> What is being asked
Rewrite the lines below, replacing every "common name" with "vernacular name" and leaving everything else as it is.
— START OF Material shown —
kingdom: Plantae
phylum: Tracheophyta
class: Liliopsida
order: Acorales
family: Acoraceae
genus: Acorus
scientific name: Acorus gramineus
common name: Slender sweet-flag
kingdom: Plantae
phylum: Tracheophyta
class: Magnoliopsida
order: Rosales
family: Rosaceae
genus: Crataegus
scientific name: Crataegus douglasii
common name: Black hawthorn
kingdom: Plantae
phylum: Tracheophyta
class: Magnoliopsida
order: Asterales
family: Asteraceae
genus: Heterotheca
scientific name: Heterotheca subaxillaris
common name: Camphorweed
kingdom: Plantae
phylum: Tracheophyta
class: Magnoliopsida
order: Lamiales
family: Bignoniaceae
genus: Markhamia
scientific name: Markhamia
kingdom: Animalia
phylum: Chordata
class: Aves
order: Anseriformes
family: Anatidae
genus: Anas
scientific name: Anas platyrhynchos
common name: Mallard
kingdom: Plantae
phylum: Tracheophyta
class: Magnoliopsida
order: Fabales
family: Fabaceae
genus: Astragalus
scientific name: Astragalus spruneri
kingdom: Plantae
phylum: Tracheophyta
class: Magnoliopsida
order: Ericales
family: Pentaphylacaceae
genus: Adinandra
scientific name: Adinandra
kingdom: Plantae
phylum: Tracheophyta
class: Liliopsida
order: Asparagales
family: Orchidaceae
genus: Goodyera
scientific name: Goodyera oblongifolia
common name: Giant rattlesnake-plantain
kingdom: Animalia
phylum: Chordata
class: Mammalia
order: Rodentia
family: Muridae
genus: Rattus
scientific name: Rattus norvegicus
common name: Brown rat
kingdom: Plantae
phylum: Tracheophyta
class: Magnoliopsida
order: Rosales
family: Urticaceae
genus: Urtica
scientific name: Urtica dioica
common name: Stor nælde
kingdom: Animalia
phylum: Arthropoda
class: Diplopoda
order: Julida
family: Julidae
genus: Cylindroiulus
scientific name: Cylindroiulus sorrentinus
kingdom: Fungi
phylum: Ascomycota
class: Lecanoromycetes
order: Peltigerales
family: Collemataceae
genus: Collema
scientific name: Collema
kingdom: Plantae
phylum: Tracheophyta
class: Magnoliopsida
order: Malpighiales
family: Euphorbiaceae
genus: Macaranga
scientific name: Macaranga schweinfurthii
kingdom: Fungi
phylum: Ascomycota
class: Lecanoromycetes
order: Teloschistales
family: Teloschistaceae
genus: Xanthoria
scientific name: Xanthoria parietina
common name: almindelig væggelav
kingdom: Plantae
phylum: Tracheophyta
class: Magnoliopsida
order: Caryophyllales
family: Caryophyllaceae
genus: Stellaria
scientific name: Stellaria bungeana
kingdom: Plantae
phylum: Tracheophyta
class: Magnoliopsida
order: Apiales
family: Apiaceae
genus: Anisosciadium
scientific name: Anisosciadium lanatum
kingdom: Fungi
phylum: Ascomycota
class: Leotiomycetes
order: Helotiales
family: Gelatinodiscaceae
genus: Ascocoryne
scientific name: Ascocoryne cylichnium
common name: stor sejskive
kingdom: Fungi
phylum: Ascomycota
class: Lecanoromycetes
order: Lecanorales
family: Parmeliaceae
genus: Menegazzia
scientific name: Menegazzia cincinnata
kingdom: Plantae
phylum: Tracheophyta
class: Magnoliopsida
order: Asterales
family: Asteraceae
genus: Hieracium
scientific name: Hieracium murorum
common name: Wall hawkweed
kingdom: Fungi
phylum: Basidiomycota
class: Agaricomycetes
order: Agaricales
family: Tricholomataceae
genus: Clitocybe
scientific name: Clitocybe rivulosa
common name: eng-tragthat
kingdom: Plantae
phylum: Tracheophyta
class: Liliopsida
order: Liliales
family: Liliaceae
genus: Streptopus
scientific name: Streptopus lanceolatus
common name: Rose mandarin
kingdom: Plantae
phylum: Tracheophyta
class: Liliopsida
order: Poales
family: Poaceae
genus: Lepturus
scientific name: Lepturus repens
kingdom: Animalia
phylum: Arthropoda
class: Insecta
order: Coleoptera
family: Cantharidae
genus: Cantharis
— END OF Material shown —
> Task response
kingdom: Plantae
phylum: Tracheophyta
class: Liliopsida
order: Acorales
family: Acoraceae
genus: Acorus
scientific name: Acorus gramineus
vernacular name: Slender sweet-flag
kingdom: Plantae
phylum: Tracheophyta
class: Magnoliopsida
order: Rosales
family: Rosaceae
genus: Crataegus
scientific name: Crataegus douglasii
vernacular name: Black hawthorn
kingdom: Plantae
phylum: Tracheophyta
class: Magnoliopsida
order: Asterales
family: Asteraceae
genus: Heterotheca
scientific name: Heterotheca subaxillaris
vernacular name: Camphorweed
kingdom: Plantae
phylum: Tracheophyta
class: Magnoliopsida
order: Lamiales
family: Bignoniaceae
genus: Markhamia
scientific name: Markhamia
kingdom: Animalia
phylum: Chordata
class: Aves
order: Anseriformes
family: Anatidae
genus: Anas
scientific name: Anas platyrhynchos
vernacular name: Mallard
kingdom: Plantae
phylum: Tracheophyta
class: Magnoliopsida
order: Fabales
family: Fabaceae
genus: Astragalus
scientific name: Astragalus spruneri
kingdom: Plantae
phylum: Tracheophyta
class: Magnoliopsida
order: Ericales
family: Pentaphylacaceae
genus: Adinandra
scientific name: Adinandra
kingdom: Plantae
phylum: Tracheophyta
class: Liliopsida
order: Asparagales
family: Orchidaceae
genus: Goodyera
scientific name: Goodyera oblongifolia
vernacular name: Giant rattlesnake-plantain
kingdom: Animalia
phylum: Chordata
class: Mammalia
order: Rodentia
family: Muridae
genus: Rattus
scientific name: Rattus norvegicus
vernacular name: Brown rat
kingdom: Plantae
phylum: Tracheophyta
class: Magnoliopsida
order: Rosales
family: Urticaceae
genus: Urtica
scientific name: Urtica dioica
vernacular name: Stor nælde
kingdom: Animalia
phylum: Arthropoda
class: Diplopoda
order: Julida
family: Julidae
genus: Cylindroiulus
scientific name: Cylindroiulus sorrentinus
kingdom: Fungi
phylum: Ascomycota
class: Lecanoromycetes
order: Peltigerales
family: Collemataceae
genus: Collema
scientific name: Collema
kingdom: Plantae
phylum: Tracheophyta
class: Magnoliopsida
order: Malpighiales
family: Euphorbiaceae
genus: Macaranga
scientific name: Macaranga schweinfurthii
kingdom: Fungi
phylum: Ascomycota
class: Lecanoromycetes
order: Teloschistales
family: Teloschistaceae
genus: Xanthoria
scientific name: Xanthoria parietina
vernacular name: almindelig væggelav
kingdom: Plantae
phylum: Tracheophyta
class: Magnoliopsida
order: Caryophyllales
family: Caryophyllaceae
genus: Stellaria
scientific name: Stellaria bungeana
kingdom: Plantae
phylum: Tracheophyta
class: Magnoliopsida
order: Apiales
family: Apiaceae
genus: Anisosciadium
scientific name: Anisosciadium lanatum
kingdom: Fungi
phylum: Ascomycota
class: Leotiomycetes
order: Helotiales
family: Gelatinodiscaceae
genus: Ascocoryne
scientific name: Ascocoryne cylichnium
vernacular name: stor sejskive
kingdom: Fungi
phylum: Ascomycota
class: Lecanoromycetes
order: Lecanorales
family: Parmeliaceae
genus: Menegazzia
scientific name: Menegazzia cincinnata
kingdom: Plantae
phylum: Tracheophyta
class: Magnoliopsida
order: Asterales
family: Asteraceae
genus: Hieracium
scientific name: Hieracium murorum
vernacular name: Wall hawkweed
kingdom: Fungi
phylum: Basidiomycota
class: Agaricomycetes
order: Agaricales
family: Tricholomataceae
genus: Clitocybe
scientific name: Clitocybe rivulosa
vernacular name: eng-tragthat
kingdom: Plantae
phylum: Tracheophyta
class: Liliopsida
order: Liliales
family: Liliaceae
genus: Streptopus
scientific name: Streptopus lanceolatus
vernacular name: Rose mandarin
kingdom: Plantae
phylum: Tracheophyta
class: Liliopsida
order: Poales
family: Poaceae
genus: Lepturus
scientific name: Lepturus repens
kingdom: Animalia
phylum: Arthropoda
class: Insecta
order: Coleoptera
family: Cantharidae
genus: Cantharis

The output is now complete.